El Señor desfalleció a la mitad de su narración, cuando recordó los amores con Ludovico y Celestina (imaginarios en la nave del viejo Pedro; ciertos en el ensangrentado alcázar; más alucinantes, sin embargo, los soñados que los verdaderos). Guzmán le sirvió entonces una poción para calmarle; y ahora, al terminar la historia con la repetición del discurso exhortatorio del monje Simón, fielmente transcrito al Señor por el Cronista de la corte, el amo pidió un segundo brebaje; Guzmán, solícito, se lo preparó, mientras el Señor murmuraba:

—Ésta es la historia que deseaba recordar el día de mi cumpleaños, que también será el día del segundo entierro de todos los muertos mis antepasados. El Señor, que Dios tenga en su gloria, fue mi padre; y mi nombre de juventud fue Felipe.

—¿Y la joven castellana?, inquirió Guzmán al ofrecerle el narcótico a su príncipe.

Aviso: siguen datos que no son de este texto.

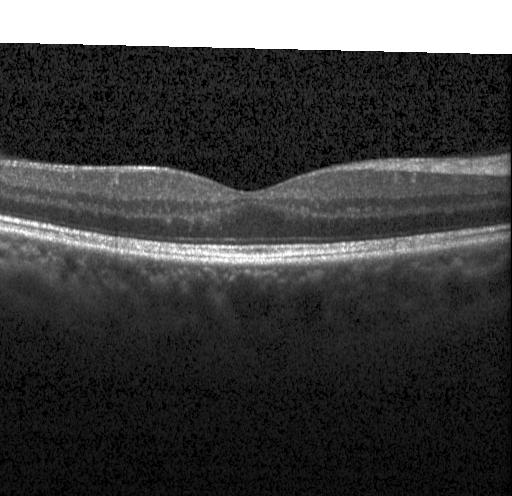
Macular scan. Optical coherence tomography B-scan. Spectral-domain OCT — No evidence of choroidal neovascularization, diabetic macular edema, or drusen.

—Es nuestra Señora, que aquí habita…

Repitió, con los párpados unidos, «nuestra Señora», y no pudo terminar la oración; el somnífero le arrastró al fondo de un pesado sopor en el que se imaginó asediado por águilas y azores en la hondura de un valle de piedras. Buscó, con movimientos lentísimos, una salida; pero el valle era una prisión al aire libre, un solo vasto y profundo calabozo de escarpados muros. Una sola, lejanísima ventana sin barrotes: el parche azul y quebrado del cielo, allá arriba, accesible sólo a las aves. Y éstas, las rapaces, podían volar lejos de allí y luego descender en picada, con saña, a atacar el abandonado y prisionero cuerpo del Señor, lleno de pesadumbre más que de miedo. Y después de herirle, las águilas y los halcones ganaban de nuevo las alturas. En seguida, sin lindero causal, soñó que él era tres hombres diferentes, los tres un solo hombre aunque dueño de tres rostros distintos propios de tres distintos tiempos; los tres, siempre, capturados en este valle pétreo y sin puerta o sin más puerta que el cielo. Se acercó, arrastrándose entre las rocas picudas del ventisquero, a las pupilas del primer hombre que era él y pudo ver, en uno de los ojos de ese sosias, a los hijos de Pedro despedazados por los canes; y en el otro ojo se pudo ver a sí mismo, en la adolescencia, protegiéndose de los halcones de su padre. Pero el rostro del primer hombre que era él, y en cuyas ventanas se proyectaban estas escenas, ya no era el del joven en fuga con los hijos del campesino, o el del joven temeroso de los halcones, sino el rostro exacto del hombre que un día mortal se paseó entre los cadáveres de los niños, las mujeres, los campesinos, los artesanos, los mendigos, las prostitutas, los leprosos, los judíos, los mudéjares, los penitentes, los heresiarcas, los locos, los prisioneros y los músicos conducidos a la matanza del castillo a fin de que él, Felipe, demostrase al Señor que el joven era digno de heredar el poder del viejo.